Report how many lines in the rows below contain the string "section", counting a match only when its case is the same. Give only the number.
[Begin Material provided]
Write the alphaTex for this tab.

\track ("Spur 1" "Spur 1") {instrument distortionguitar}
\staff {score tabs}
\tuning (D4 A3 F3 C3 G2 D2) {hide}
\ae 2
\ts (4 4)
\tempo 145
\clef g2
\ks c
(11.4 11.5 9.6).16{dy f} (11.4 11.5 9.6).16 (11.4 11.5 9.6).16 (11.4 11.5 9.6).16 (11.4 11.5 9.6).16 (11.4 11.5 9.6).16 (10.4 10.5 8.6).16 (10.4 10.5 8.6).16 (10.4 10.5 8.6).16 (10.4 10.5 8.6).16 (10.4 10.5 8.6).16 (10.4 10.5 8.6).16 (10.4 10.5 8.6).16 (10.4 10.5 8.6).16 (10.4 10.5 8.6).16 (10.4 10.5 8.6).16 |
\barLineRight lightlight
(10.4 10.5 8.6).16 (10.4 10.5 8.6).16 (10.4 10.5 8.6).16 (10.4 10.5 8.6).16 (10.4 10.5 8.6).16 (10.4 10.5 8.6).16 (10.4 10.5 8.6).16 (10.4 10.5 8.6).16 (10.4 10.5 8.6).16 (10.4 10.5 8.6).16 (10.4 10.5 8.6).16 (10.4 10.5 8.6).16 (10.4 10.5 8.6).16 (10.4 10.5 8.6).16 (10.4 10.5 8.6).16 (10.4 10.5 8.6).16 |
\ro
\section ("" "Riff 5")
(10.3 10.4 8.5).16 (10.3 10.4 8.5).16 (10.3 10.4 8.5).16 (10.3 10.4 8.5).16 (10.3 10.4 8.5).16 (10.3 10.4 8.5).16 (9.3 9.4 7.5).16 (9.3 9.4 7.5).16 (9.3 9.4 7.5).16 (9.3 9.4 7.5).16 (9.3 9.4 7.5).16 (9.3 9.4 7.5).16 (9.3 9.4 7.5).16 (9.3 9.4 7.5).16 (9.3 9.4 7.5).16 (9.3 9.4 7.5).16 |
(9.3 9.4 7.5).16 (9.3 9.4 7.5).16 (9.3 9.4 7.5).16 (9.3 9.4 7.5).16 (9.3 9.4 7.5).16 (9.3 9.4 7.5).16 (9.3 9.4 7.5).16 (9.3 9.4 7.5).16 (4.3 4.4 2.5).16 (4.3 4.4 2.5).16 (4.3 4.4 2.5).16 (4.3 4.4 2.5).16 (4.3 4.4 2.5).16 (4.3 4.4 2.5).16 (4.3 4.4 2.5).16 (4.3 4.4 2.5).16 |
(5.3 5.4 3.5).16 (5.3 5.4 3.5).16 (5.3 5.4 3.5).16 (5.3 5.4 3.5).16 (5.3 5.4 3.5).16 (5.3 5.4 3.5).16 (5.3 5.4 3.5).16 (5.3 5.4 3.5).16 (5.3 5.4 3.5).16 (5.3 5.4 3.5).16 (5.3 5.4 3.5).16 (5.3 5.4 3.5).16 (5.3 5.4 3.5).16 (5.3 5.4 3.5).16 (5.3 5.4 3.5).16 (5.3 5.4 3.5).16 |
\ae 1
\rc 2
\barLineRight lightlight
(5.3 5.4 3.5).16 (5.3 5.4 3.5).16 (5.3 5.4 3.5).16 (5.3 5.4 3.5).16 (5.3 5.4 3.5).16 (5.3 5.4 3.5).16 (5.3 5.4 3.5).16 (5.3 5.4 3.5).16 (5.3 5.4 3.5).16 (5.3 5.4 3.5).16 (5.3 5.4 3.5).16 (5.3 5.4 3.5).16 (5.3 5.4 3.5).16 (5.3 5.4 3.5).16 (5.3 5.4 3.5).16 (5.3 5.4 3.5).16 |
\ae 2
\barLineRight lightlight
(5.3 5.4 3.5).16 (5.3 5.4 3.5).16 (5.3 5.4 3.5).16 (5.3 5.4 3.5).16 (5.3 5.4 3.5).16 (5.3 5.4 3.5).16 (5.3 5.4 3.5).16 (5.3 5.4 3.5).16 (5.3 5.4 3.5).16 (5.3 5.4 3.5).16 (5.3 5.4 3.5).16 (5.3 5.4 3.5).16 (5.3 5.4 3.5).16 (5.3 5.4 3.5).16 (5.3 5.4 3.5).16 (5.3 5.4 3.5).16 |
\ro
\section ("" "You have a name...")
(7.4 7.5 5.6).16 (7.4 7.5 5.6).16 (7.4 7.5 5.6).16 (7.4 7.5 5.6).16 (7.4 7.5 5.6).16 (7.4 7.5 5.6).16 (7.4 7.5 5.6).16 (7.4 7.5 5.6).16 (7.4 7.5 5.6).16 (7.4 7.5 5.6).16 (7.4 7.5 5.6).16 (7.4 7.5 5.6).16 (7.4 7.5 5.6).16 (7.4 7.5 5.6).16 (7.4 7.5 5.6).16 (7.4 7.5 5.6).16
[End Material provided]
*Output of the task*
2